Threats are also coming from the Popular Defence Forces [PDF] who were founded as part of Al-Bashir’s regime in 1989. It started out as an Islamist militia, armed and trained by state security to fight opposition forces in what is now South Sudan. They were also sent in to repress local dissent in the north, with great brutality,

After Hamdok announced on 6 November that Al-Bashir will eventually be handed over to face trial at the International Criminal Court in. the Hague, the PDF threatened military action: “…anyone attempting to prosecute Brother Bashir outside Sudan will face what they did not expect. This means there would be a mass fire that will spare no one. A word to the wise….”

These Islamist factions – in the military, state security, militias and with hardline imams – may be operating separately but many fear they will join forces to trigger chaos, mass demonstrations, and a social breakdown that Islamists officers could use to justify a putsch.

A Rash Decision

There are at least three important groups that would oppose a takeover by Islamist officers.

The first and most powerful in military terms is General Hamdan Daglo also known as Hemeti, who commands the Rapid Support Forces.

Although he is accused of mass slaughter in Darfur and held responsible for organising the attacks which killed over 120 demonstrators in Khartoum on 3 June, Hemeti is trying to build up a constituency to run for the Presidency in 2022.

Commanding the best equipped military force in the country, nurturing close security ties with Saudi Arabia and United Arab Emirates and tremendously wealthy from his seizure of gold mines in Darfur, Hemeti is distrusted by Islamist officers who blame his personal betrayal for the fall of the Al-Bashir regime in April.

Until then Al-Bashir had put his faith in Hermeti, calling him “my son”.

There is also a faction of progressive junior officers within the military who have supported the revolution since the beginning and have tried to protect activists. Since the exit of Al-Bashir, they have used social media to push for political and security reforms.

That want to re-professionalize the military with promotion based on merit not espousal of Islamist doctrine.

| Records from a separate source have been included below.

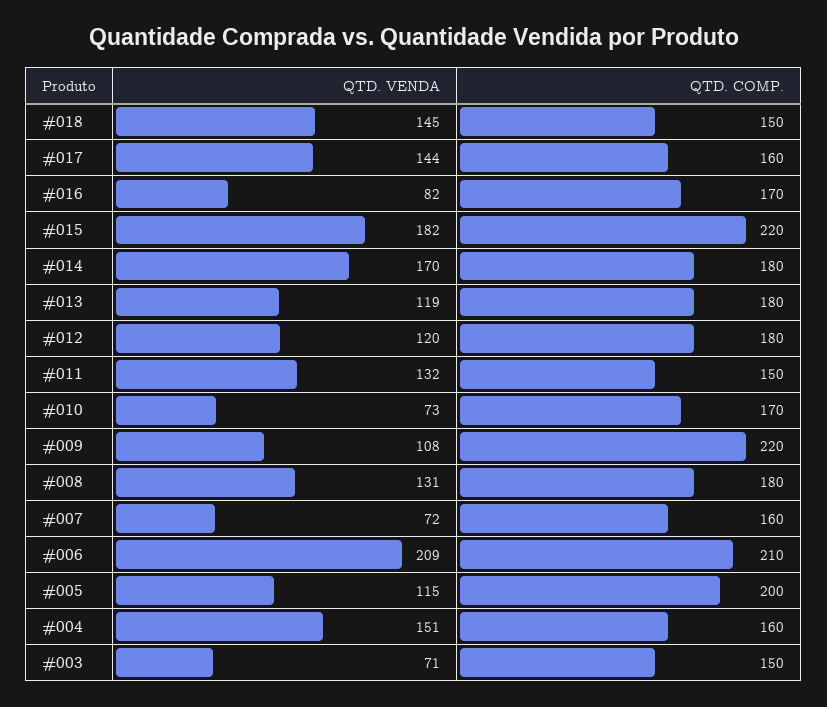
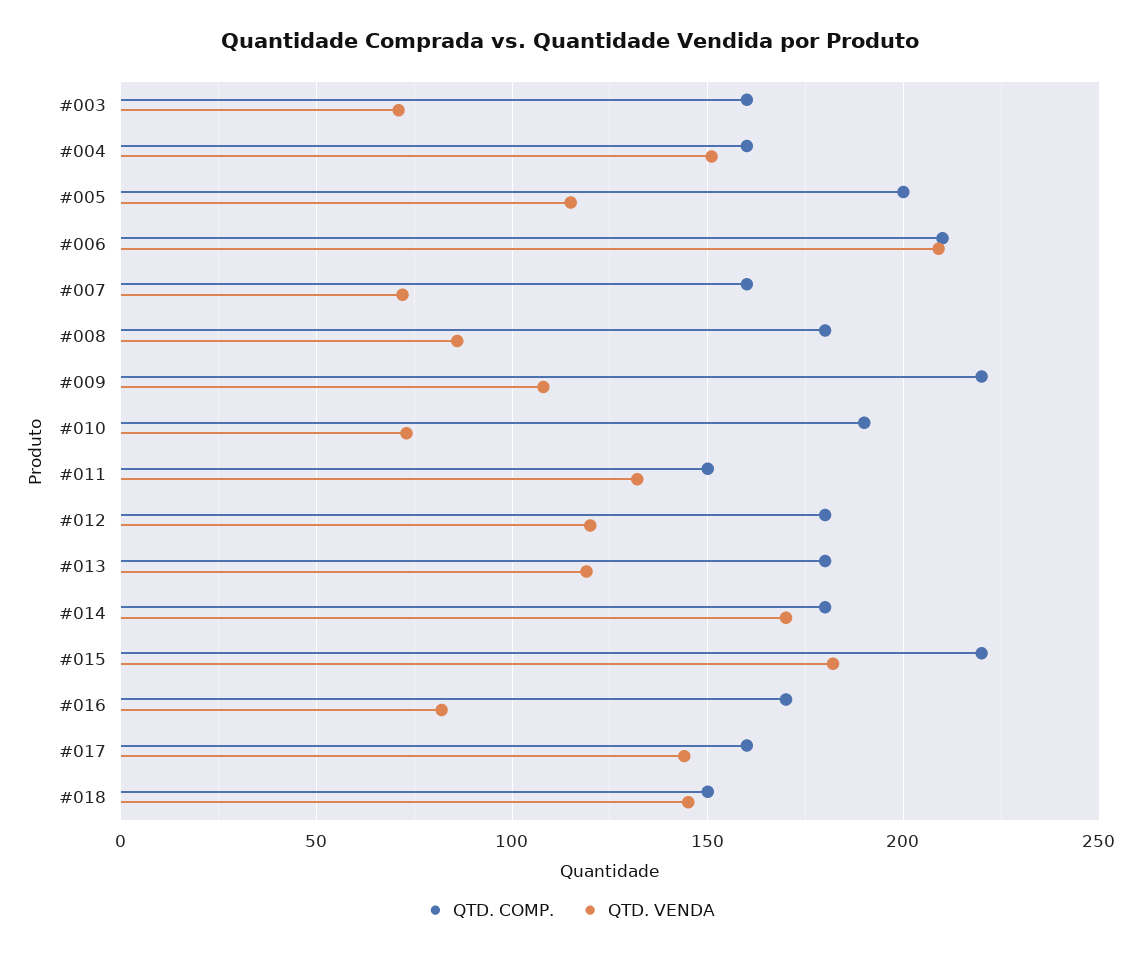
  {
    "QTD. VENDA": {
      "#018": 145,
      "#017": 144,
      "#016": 82,
      "#015": 182,
      "#014": 170,
      "#013": 119,
      "#012": 120,
      "#011": 132,
      "#010": 73,
      "#009": 108,
-     "#008": 131,
+     "#008": 85,
      "#007": 72,
      "#006": 209,
      "#005": 115,
      "#004": 151,
      "#003": 71
    },
    "QTD. COMP.": {
      "#018": 150,
      "#017": 160,
      "#016": 170,
      "#015": 220,
      "#014": 180,
      "#013": 180,
      "#012": 180,
      "#011": 150,
-     "#010": 170,
+     "#010": 190,
      "#009": 220,
      "#008": 180,
      "#007": 160,
      "#006": 210,
      "#005": 200,
      "#004": 160,
-     "#003": 150
+     "#003": 160
    }
  }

Then there are the opposition and civic structures which have underpinned the revolutionary movement over the past five years. At the base are the resistance committees, local organisations providing services and support to citizens struggling with deprivation and repression by the regime. The national organisation of doctors, engineers, lawyers, academics, journalists and businesspeople developed into the Sudan Professionals Association, which represented a broad-based opposition to the Al-Bashir regime.

These groups were able to sustain civil-disobedience, mobilising Sudanese in large numbers, organising mass demonstration like that of 30 June which sent a message to the military that the opposition would not back down, no matter what was thrown at them.

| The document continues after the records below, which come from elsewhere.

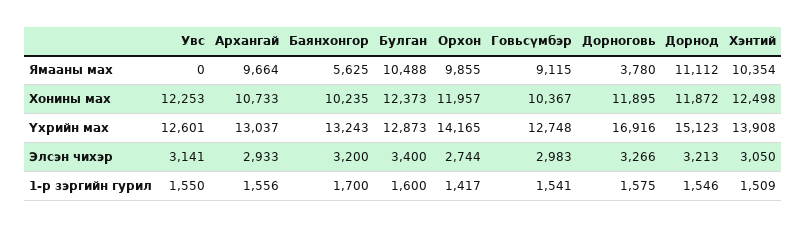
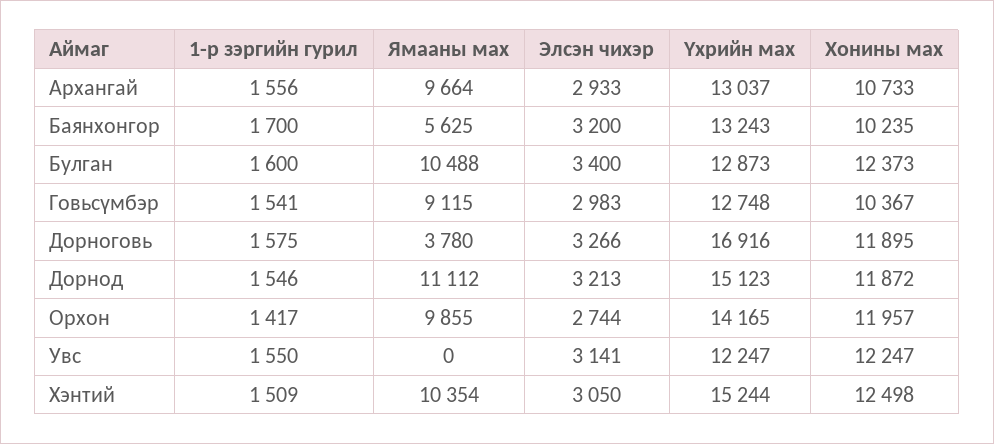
  {
    "Увс": {
      "Ямааны мах": 0,
-     "Хонины мах": 12253,
+     "Хонины мах": 12247,
-     "Үхрийн мах": 12601,
+     "Үхрийн мах": 12247,
      "Элсэн чихэр": 3141,
      "1-р зэргийн гурил": 1550
    },
    "Архангай": {
      "Ямааны мах": 9664,
      "Хонины мах": 10733,
      "Үхрийн мах": 13037,
      "Элсэн чихэр": 2933,
      "1-р зэргийн гурил": 1556
    },
    "Баянхонгор": {
      "Ямааны мах": 5625,
      "Хонины мах": 10235,
      "Үхрийн мах": 13243,
      "Элсэн чихэр": 3200,
      "1-р зэргийн гурил": 1700
    },
    "Булган": {
      "Ямааны мах": 10488,
      "Хонины мах": 12373,
      "Үхрийн мах": 12873,
      "Элсэн чихэр": 3400,
      "1-р зэргийн гурил": 1600
    },
    "Орхон": {
      "Ямааны мах": 9855,
      "Хонины мах": 11957,
      "Үхрийн мах": 14165,
      "Элсэн чихэр": 2744,
      "1-р зэргийн гурил": 1417
    },
    "Говьсүмбэр": {
      "Ямааны мах": 9115,
      "Хонины мах": 10367,
      "Үхрийн мах": 12748,
      "Элсэн чихэр": 2983,
      "1-р зэргийн гурил": 1541
    },
    "Дорноговь": {
      "Ямааны мах": 3780,
      "Хонины мах": 11895,
      "Үхрийн мах": 16916,
      "Элсэн чихэр": 3266,
      "1-р зэргийн гурил": 1575
    },
    "Дорнод": {
      "Ямааны мах": 11112,
      "Хонины мах": 11872,
      "Үхрийн мах": 15123,
      "Элсэн чихэр": 3213,
      "1-р зэргийн гурил": 1546
    },
    "Хэнтий": {
      "Ямааны мах": 10354,
      "Хонины мах": 12498,
-     "Үхрийн мах": 13908,
+     "Үхрийн мах": 15244,
      "Элсэн чихэр": 3050,
      "1-р зэргийн гурил": 1509
    }
  }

However one assesses the prospects of an Islamist putsch, the Hamdok government should not ignore the threat but learn some lessons from it.

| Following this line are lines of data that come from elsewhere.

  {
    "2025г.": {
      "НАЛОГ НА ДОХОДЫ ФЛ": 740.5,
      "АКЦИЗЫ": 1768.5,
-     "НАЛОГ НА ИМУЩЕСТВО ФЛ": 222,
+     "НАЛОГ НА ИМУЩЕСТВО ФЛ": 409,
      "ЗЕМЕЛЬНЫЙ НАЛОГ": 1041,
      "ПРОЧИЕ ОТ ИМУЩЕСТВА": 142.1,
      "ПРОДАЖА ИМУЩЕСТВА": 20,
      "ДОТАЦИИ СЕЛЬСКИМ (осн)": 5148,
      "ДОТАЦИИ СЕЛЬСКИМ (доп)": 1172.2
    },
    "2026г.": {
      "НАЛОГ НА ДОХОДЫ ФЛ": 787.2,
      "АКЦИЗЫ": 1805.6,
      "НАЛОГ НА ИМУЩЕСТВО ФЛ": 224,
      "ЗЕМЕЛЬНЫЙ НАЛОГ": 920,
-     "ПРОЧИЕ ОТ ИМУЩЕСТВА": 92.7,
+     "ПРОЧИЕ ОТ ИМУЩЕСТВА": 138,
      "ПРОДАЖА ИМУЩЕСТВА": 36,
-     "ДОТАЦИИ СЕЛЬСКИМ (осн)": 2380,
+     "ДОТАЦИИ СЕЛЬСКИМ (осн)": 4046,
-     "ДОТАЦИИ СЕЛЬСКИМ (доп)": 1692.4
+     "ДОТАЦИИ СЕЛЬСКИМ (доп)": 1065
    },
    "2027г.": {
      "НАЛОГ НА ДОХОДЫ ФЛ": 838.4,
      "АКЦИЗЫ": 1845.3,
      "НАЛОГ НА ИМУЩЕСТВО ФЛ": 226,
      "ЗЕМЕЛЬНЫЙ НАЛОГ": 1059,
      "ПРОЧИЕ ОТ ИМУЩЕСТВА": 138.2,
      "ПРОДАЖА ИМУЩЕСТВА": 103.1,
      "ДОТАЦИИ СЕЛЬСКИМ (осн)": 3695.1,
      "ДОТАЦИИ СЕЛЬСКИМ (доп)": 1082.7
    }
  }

  1. It should not spend energy on trying to get the US to take Sudan off the terror list. Instead, it should prioritise the raising of finance and development of economic recovery strategies that are independent of US support. That would rule out, for example, the World Bank and the IMF, which have a chequered record in Sudan.
  2. That the government and the FFC should establish discussion forums to find out about people’s priorities and expectations of economic change in the transition period.
  3. The government and the FFC should work closely with the SPA and the resistance committees to ensure that any attempt at an Islamist putsch would meet mass and coordinated opposition, rendering the country ungovernable.